Primeiro, não houve rigor e método por parte do governo para seguir com a negociação que nós tínhamos iniciado durante a minha gestão. Um processo de paz precisa ser bem planejado, estudado, é preciso saber o que o outro busca, prestar atenção em qual é a linha vermelha que não se pode atravessar.

Petro retomou esse processo, mas junto com outros ao mesmo tempo, o que não permite ter foco. Ele não formou uma boa equipe e não está levando em conta a diferença do que é guerrilha e o que são facções criminosas.

Depois, o ELN é uma organização mais horizontal, portanto é difícil o consenso, há líderes mais independentes. No caso das Farc, a organização era vertical, o que facilitou conversar com os líderes e saber quais eram as reivindicações.

Este é o seu segundo livro sobre sua gestão. O primeiro foi "La Batalla Por La Paz", agora, "La Batalla Contra La Pobreza". Qual das duas batalhas foi mais difícil?
São duas batalhas muito diferentes, mas também complementares. Enquanto eu negociava a paz no meio da guerra, tinha de lutar também contra a pobreza. Muitas vezes, isso era difícil, mas ao mesmo tempo, ter avançado contra a pobreza facilitou os diálogos de paz.

No livro, o senhor fala de sua origem, numa família tradicional e abastada da Colômbia, que esteve junto ao poder por séculos. Como foi para o senhor, pessoalmente, descobrir a pobreza e a desigualdade no país?
Foi um processo. Meu primeiro impacto foi ver que as condições em que eu vivia eram muito diferentes das do filho do caseiro na fazenda, por exemplo. Eu brincava com esse menino quando era criança, e quando fui à sua casa, foi um choque. Depois fui entendendo o que isso significava para um país, a injustiça que isso representava e como isso era um entrave para o desenvolvimento da Colômbia.

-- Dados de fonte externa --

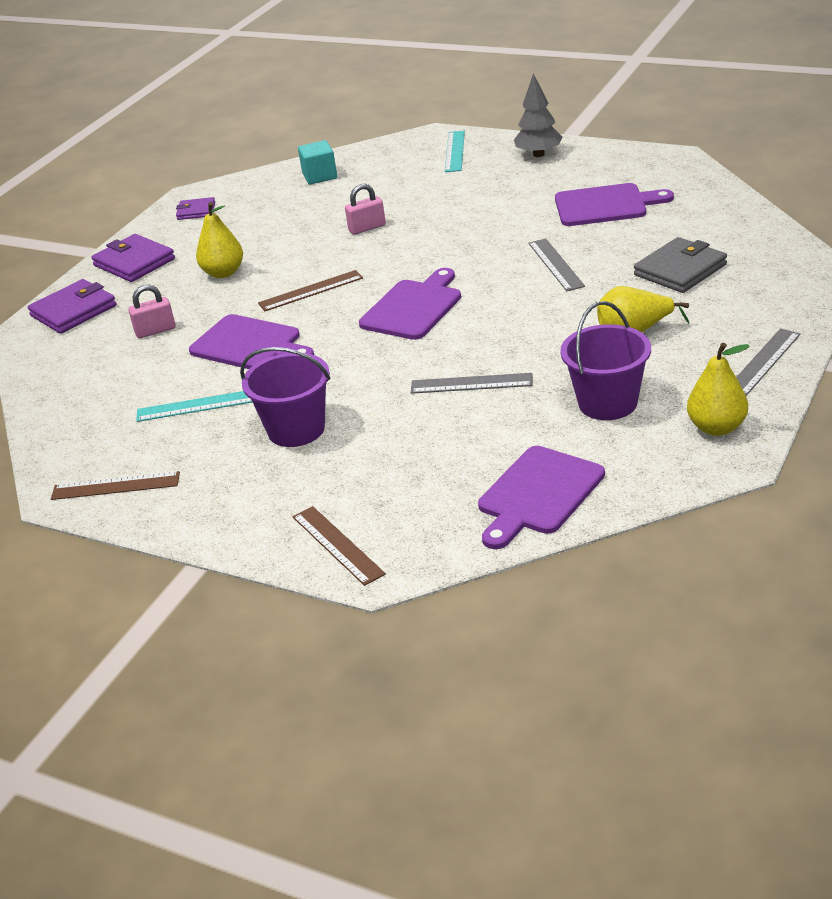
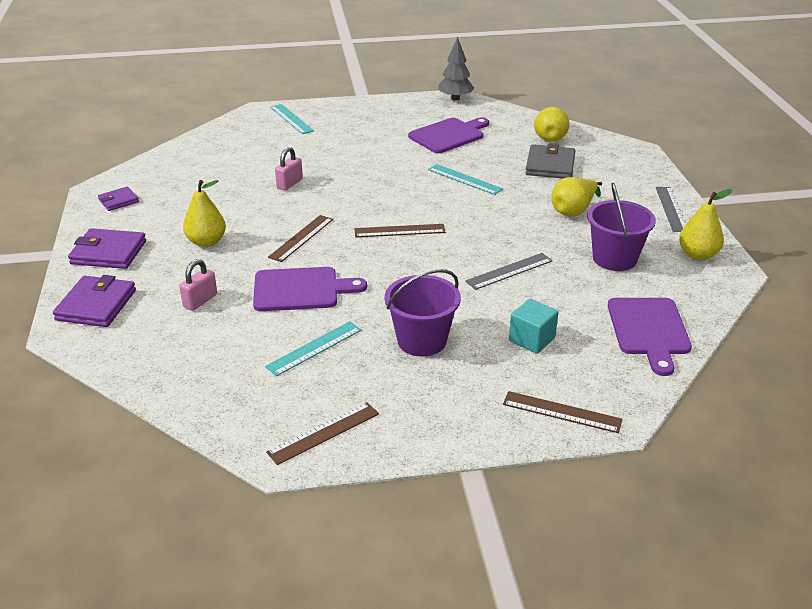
camera: 40 degrees left, 0 degrees up
(320, 176) = (200, 154): turquoise cube -> turquoise cube (532, 339)
(413, 307) = (399, 231): purple cutting board -> brown ruler
(538, 154) = (358, 111): grey tree -> grey tree (455, 98)
(556, 264) = (464, 179): grey ruler -> turquoise ruler
(729, 232) = (550, 137): none -> yellow pear

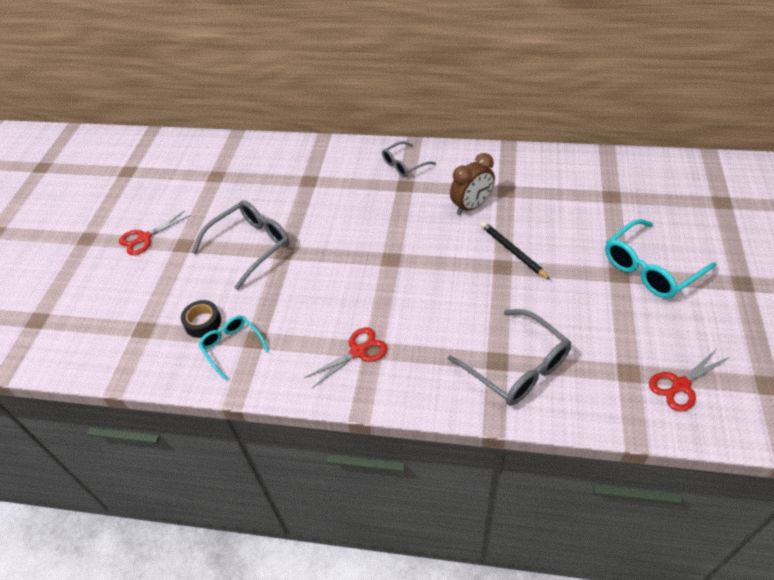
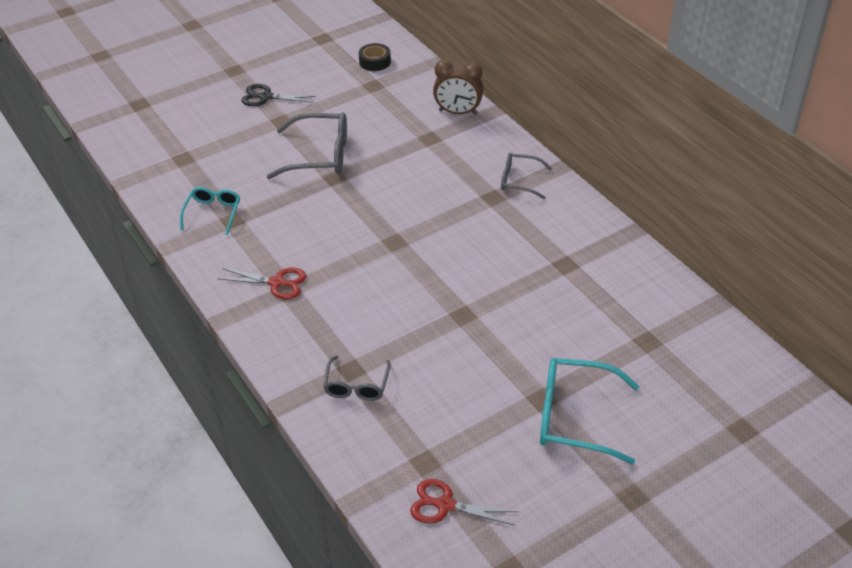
camera: 45 degrees right, 5 degrees down
(144, 238) = (266, 97): red scissors -> black scissors
(203, 322) = (219, 183): black tape -> black tape (375, 62)
(471, 206) = (516, 253): brown clock -> brown clock (458, 112)
(513, 252) = (489, 312): black pencil -> none
(517, 367) = (356, 386): grey glasses -> grey glasses, size x0.60

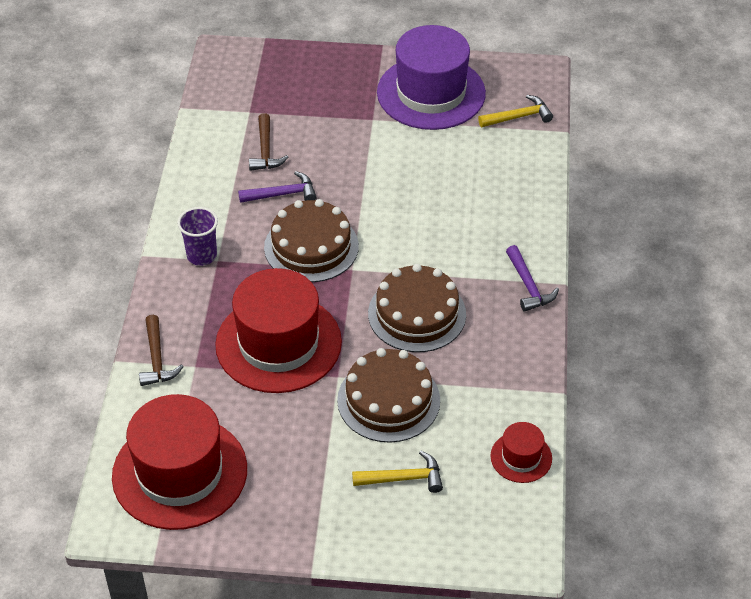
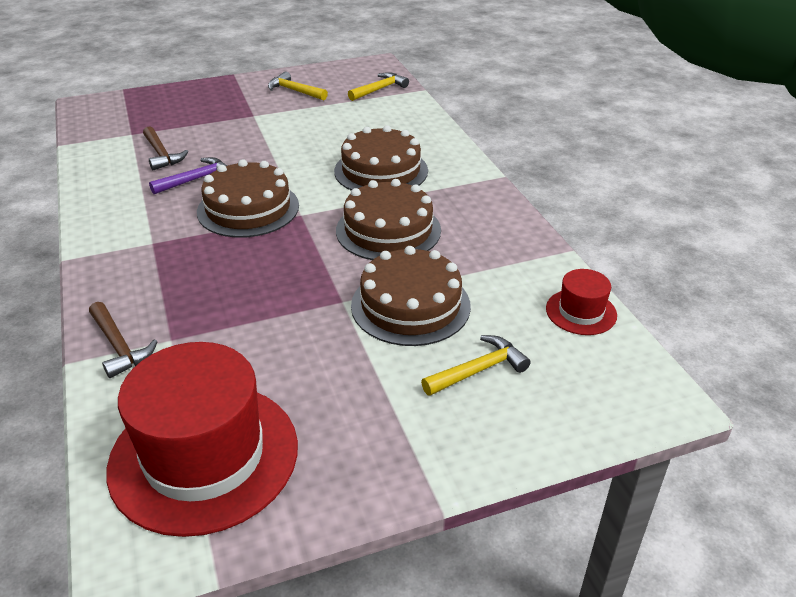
camera: 25 degrees left, 10 degrees down
(202, 256) = (132, 243): purple cup -> none
(278, 343) = (259, 292): red hat -> none
(431, 93) = (295, 91): purple hat -> yellow hammer
(452, 238) = (381, 171): none -> brown cake
(528, 286) = (475, 185): purple hammer -> none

Isso fez com que eu quisesse estudar e me dedicar à luta contra a pobreza. O mesmo ocorreu comigo em relação à paz. Afinal, percebi que se não tivéssemos paz, não poderíamos acabar com a pobreza, ambos são complementares.


Raio-X | Juan Manuel Santos, 72

Formado em economia e administração, pela Universidade de Kansas, com mestrado na London School of Economics e na Universidade Harvard. Foi presidente da Colômbia de 2010 a 2018 e antes foi ministro de Defesa e da Fazenda. Em 2016, ganhou o prêmio Nobel da Paz por seus esforços nas negociações de um acordo de paz com as Farc.